> **Problem requirements**: Search the entries for the word "entry". Copy every line that holds it.

> **Dataset records**:
★ ★ ★ ★ ★

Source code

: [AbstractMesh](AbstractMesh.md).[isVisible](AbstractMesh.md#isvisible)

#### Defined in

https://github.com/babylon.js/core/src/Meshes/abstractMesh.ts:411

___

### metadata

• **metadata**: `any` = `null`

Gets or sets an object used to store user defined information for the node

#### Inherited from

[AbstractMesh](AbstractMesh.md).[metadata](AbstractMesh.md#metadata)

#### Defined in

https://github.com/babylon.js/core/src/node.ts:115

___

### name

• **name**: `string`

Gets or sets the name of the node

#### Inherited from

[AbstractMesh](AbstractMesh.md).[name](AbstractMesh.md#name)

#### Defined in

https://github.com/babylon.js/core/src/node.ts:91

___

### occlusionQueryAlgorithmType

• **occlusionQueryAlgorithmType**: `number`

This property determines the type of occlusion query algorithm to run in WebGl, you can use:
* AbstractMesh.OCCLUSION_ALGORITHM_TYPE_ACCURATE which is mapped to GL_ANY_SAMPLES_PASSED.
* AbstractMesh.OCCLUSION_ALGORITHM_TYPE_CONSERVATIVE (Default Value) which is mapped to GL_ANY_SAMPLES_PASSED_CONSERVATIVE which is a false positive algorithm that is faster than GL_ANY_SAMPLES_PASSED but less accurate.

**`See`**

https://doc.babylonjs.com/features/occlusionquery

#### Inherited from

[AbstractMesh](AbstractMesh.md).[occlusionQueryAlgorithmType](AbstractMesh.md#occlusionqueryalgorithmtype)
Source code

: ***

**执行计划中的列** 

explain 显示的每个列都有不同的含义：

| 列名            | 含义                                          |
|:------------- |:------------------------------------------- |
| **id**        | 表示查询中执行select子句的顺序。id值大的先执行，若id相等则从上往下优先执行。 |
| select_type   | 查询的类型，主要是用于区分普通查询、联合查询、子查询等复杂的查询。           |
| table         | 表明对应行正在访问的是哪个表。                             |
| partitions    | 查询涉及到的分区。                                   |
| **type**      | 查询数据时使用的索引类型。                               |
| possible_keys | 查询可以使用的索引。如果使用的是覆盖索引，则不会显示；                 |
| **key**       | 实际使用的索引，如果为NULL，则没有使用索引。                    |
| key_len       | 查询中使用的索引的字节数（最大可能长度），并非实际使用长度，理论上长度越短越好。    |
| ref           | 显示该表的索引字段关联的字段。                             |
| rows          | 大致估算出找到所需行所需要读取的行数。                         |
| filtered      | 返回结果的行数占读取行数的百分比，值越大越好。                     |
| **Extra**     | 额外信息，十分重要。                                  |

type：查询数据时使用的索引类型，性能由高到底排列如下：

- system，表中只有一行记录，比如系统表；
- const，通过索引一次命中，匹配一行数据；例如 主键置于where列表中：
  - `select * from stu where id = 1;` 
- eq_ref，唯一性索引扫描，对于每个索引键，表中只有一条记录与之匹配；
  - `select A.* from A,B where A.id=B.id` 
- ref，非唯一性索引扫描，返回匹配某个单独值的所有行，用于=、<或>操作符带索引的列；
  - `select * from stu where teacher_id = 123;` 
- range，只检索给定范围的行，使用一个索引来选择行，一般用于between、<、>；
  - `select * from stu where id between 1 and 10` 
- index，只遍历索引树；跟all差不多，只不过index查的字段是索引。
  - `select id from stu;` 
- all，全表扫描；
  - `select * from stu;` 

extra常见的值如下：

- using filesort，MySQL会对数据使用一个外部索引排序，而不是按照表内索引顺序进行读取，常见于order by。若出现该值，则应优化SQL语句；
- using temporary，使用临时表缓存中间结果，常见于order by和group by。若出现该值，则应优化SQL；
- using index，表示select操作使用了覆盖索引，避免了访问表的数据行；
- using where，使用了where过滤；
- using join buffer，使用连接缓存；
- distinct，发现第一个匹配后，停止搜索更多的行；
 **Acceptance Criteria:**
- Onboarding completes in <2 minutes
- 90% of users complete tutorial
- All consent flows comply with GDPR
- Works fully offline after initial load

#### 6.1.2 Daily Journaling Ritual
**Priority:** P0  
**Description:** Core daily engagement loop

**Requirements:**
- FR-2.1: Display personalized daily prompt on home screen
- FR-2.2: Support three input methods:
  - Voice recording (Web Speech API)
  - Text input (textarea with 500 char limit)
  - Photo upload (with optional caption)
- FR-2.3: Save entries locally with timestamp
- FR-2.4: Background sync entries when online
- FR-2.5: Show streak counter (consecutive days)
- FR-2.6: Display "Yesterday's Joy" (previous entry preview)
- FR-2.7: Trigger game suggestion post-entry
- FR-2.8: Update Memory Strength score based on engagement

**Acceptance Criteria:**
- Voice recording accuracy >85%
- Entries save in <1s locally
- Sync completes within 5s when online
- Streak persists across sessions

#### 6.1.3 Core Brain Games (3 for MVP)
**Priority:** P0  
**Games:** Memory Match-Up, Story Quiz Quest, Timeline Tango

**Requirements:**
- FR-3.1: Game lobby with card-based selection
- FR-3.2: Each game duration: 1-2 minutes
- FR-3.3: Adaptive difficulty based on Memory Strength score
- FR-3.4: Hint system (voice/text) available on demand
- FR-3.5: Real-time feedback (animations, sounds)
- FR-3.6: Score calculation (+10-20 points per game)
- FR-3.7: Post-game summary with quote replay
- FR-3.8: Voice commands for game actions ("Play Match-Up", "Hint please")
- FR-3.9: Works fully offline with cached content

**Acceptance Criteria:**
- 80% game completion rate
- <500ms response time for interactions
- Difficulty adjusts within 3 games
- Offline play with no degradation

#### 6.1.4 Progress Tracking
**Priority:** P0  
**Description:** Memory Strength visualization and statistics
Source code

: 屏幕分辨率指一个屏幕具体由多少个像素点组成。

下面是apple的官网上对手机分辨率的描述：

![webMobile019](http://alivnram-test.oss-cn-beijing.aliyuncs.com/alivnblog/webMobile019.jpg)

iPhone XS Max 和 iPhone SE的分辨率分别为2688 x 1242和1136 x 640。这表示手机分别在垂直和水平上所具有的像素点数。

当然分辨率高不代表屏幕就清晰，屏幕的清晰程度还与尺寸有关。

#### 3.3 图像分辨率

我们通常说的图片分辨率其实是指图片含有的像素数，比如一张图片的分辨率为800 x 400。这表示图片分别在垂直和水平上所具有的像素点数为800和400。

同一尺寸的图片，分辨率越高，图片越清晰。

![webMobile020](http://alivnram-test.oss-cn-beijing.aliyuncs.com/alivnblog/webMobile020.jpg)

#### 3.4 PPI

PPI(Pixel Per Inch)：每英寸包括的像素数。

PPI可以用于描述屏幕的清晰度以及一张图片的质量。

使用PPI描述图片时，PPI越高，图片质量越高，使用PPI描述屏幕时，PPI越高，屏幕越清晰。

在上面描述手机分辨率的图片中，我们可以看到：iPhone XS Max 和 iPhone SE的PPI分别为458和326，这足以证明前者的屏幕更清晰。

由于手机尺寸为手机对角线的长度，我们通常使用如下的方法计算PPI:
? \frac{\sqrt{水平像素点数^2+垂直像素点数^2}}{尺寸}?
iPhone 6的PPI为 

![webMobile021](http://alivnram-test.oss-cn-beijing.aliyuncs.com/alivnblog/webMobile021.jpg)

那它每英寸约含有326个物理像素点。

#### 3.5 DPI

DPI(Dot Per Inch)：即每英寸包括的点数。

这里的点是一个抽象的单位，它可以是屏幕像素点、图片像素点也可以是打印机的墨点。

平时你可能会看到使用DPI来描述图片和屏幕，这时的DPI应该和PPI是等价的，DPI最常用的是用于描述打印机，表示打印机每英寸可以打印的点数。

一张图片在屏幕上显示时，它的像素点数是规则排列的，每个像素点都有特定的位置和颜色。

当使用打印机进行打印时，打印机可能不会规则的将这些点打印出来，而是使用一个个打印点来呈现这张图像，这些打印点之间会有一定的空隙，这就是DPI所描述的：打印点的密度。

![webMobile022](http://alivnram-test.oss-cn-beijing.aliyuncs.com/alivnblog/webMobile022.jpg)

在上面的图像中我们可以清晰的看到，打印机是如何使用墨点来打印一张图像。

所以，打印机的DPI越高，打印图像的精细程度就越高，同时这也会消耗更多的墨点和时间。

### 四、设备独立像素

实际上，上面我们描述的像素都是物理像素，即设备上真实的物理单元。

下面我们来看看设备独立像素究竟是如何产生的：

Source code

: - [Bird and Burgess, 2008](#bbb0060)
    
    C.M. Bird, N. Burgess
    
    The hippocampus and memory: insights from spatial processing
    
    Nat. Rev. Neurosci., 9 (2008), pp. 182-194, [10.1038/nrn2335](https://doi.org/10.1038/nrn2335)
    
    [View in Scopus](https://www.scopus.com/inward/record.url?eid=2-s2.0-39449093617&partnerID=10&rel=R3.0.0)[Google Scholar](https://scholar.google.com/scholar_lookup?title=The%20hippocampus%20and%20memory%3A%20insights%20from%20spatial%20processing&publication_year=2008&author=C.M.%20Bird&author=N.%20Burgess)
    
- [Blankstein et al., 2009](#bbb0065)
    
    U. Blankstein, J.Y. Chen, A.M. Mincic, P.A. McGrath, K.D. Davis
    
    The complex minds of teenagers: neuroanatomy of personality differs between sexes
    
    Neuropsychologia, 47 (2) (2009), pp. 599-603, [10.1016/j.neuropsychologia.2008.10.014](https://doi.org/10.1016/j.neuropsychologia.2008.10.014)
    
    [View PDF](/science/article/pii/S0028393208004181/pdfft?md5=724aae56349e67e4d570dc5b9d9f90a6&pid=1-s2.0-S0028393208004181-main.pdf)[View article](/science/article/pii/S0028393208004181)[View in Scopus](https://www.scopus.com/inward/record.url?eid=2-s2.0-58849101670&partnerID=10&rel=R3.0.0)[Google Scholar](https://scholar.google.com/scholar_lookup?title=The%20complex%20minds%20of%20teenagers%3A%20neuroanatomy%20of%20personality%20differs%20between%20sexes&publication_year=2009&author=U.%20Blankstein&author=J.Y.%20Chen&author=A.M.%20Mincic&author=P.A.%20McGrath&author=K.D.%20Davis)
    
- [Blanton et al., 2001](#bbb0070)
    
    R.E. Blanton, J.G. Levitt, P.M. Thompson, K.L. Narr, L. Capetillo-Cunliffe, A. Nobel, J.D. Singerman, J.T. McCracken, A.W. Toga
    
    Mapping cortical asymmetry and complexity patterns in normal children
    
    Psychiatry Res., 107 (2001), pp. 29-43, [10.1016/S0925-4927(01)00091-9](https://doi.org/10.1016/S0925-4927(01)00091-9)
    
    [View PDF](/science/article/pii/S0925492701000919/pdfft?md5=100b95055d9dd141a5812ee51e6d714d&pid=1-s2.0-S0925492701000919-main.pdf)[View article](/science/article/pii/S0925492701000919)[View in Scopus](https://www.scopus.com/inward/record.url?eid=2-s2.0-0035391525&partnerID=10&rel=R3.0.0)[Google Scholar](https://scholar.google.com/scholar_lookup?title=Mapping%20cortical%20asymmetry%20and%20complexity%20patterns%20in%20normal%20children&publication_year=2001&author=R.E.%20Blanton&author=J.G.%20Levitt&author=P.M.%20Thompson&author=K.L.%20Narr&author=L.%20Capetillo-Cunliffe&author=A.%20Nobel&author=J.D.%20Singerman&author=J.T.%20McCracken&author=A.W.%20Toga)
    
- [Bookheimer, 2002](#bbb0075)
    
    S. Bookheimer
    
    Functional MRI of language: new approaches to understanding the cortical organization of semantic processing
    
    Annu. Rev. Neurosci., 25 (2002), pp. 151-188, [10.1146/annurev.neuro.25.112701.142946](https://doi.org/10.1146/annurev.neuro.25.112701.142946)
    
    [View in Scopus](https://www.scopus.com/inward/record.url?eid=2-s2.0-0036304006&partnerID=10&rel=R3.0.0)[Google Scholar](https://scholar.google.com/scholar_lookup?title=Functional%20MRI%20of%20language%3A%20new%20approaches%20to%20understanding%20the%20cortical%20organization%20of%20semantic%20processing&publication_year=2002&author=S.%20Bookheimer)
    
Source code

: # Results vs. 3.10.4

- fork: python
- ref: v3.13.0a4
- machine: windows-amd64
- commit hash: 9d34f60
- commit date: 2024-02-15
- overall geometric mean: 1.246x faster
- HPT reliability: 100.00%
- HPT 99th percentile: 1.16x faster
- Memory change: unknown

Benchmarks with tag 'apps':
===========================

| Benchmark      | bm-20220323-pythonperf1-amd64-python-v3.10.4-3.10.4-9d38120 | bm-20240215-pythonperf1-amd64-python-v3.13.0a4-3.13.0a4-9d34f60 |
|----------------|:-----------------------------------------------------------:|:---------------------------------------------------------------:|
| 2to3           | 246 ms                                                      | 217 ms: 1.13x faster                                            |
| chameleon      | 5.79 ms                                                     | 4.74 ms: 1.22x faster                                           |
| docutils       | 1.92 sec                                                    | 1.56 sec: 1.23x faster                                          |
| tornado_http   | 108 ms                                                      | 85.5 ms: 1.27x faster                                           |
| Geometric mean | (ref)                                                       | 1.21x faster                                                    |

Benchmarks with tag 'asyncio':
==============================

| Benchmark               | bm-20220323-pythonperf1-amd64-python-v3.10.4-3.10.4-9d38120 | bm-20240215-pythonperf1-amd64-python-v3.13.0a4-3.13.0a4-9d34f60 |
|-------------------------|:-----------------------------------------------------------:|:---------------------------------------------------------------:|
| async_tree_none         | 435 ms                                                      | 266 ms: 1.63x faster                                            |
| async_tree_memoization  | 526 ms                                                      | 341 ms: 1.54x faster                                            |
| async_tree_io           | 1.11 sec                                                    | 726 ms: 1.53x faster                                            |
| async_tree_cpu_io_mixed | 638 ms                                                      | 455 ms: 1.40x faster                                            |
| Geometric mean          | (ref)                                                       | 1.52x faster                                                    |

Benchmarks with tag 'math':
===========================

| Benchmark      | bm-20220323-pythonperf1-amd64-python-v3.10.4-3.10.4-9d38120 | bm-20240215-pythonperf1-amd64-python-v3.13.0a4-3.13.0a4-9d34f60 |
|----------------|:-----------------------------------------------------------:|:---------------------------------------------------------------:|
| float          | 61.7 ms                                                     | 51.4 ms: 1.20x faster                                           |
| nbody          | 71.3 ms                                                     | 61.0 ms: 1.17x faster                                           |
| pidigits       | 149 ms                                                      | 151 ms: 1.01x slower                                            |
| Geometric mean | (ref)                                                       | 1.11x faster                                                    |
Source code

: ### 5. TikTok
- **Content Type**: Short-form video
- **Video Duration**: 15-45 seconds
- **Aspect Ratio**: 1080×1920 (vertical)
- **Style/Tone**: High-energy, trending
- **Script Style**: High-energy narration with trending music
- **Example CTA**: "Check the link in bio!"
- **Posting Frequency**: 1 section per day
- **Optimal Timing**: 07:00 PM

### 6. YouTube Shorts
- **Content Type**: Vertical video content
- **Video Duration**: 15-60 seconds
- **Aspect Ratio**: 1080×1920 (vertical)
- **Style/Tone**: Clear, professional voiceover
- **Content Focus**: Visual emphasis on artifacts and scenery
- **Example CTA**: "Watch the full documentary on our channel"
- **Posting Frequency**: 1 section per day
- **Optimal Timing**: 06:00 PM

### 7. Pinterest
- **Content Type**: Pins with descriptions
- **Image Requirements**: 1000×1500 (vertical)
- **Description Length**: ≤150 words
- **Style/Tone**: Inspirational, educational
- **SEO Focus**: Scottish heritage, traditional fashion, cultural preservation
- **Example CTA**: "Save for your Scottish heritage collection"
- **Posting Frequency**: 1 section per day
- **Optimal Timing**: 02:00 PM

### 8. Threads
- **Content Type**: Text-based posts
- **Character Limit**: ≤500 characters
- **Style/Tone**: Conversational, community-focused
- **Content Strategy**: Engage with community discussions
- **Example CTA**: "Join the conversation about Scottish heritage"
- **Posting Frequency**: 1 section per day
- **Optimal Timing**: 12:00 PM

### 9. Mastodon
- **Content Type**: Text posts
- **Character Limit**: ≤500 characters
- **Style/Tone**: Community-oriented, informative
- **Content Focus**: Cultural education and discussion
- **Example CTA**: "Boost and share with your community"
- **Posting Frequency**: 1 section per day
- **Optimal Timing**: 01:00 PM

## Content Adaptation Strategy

★ ★ ★ ★ ★

> **Result for this exercise**:
- FR-2.6: Display "Yesterday's Joy" (previous entry preview)
- FR-2.7: Trigger game suggestion post-entry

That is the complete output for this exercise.